Material provided:
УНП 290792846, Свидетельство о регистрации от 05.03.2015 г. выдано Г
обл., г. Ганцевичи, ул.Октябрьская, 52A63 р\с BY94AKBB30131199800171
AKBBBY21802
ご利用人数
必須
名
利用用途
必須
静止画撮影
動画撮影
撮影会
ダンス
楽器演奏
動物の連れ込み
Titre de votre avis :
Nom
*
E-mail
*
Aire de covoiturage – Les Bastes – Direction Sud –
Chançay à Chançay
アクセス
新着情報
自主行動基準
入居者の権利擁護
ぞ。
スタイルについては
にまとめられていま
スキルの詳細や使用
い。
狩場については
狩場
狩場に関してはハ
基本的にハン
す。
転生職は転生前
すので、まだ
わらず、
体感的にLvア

---

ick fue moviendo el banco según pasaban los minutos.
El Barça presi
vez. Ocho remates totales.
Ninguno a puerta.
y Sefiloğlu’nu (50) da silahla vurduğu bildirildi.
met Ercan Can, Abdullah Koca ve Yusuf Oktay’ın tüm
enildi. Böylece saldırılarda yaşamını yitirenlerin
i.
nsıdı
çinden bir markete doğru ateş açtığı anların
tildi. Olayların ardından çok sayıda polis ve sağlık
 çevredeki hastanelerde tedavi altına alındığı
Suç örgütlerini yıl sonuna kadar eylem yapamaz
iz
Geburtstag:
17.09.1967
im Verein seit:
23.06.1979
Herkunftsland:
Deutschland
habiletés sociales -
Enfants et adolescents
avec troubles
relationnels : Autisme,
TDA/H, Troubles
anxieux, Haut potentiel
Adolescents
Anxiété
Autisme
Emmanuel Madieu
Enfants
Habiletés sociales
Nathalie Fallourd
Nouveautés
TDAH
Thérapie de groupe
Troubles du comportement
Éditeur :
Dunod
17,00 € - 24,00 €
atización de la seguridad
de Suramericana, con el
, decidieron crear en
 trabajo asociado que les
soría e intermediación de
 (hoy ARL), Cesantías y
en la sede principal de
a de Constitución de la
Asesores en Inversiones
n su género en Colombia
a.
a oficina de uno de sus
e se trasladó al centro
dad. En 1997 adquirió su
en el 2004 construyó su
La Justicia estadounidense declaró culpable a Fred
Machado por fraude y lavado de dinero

Goal of the exercise: Copy the rows from the line containing "ick fue moviendo" to the line containing "Machado por fraude y lavado de dinero", both lines included, reproducing each one unchanged.

Result of this task:
ick fue moviendo el banco según pasaban los minutos.
El Barça presi
vez. Ocho remates totales.
Ninguno a puerta.
y Sefiloğlu’nu (50) da silahla vurduğu bildirildi.
met Ercan Can, Abdullah Koca ve Yusuf Oktay’ın tüm
enildi. Böylece saldırılarda yaşamını yitirenlerin
i.
nsıdı
çinden bir markete doğru ateş açtığı anların
tildi. Olayların ardından çok sayıda polis ve sağlık
 çevredeki hastanelerde tedavi altına alındığı
Suç örgütlerini yıl sonuna kadar eylem yapamaz
iz
Geburtstag:
17.09.1967
im Verein seit:
23.06.1979
Herkunftsland:
Deutschland
habiletés sociales -
Enfants et adolescents
avec troubles
relationnels : Autisme,
TDA/H, Troubles
anxieux, Haut potentiel
Adolescents
Anxiété
Autisme
Emmanuel Madieu
Enfants
Habiletés sociales
Nathalie Fallourd
Nouveautés
TDAH
Thérapie de groupe
Troubles du comportement
Éditeur :
Dunod
17,00 € - 24,00 €
atización de la seguridad
de Suramericana, con el
, decidieron crear en
 trabajo asociado que les
soría e intermediación de
 (hoy ARL), Cesantías y
en la sede principal de
a de Constitución de la
Asesores en Inversiones
n su género en Colombia
a.
a oficina de uno de sus
e se trasladó al centro
dad. En 1997 adquirió su
en el 2004 construyó su
La Justicia estadounidense declaró culpable a Fred
Machado por fraude y lavado de dinero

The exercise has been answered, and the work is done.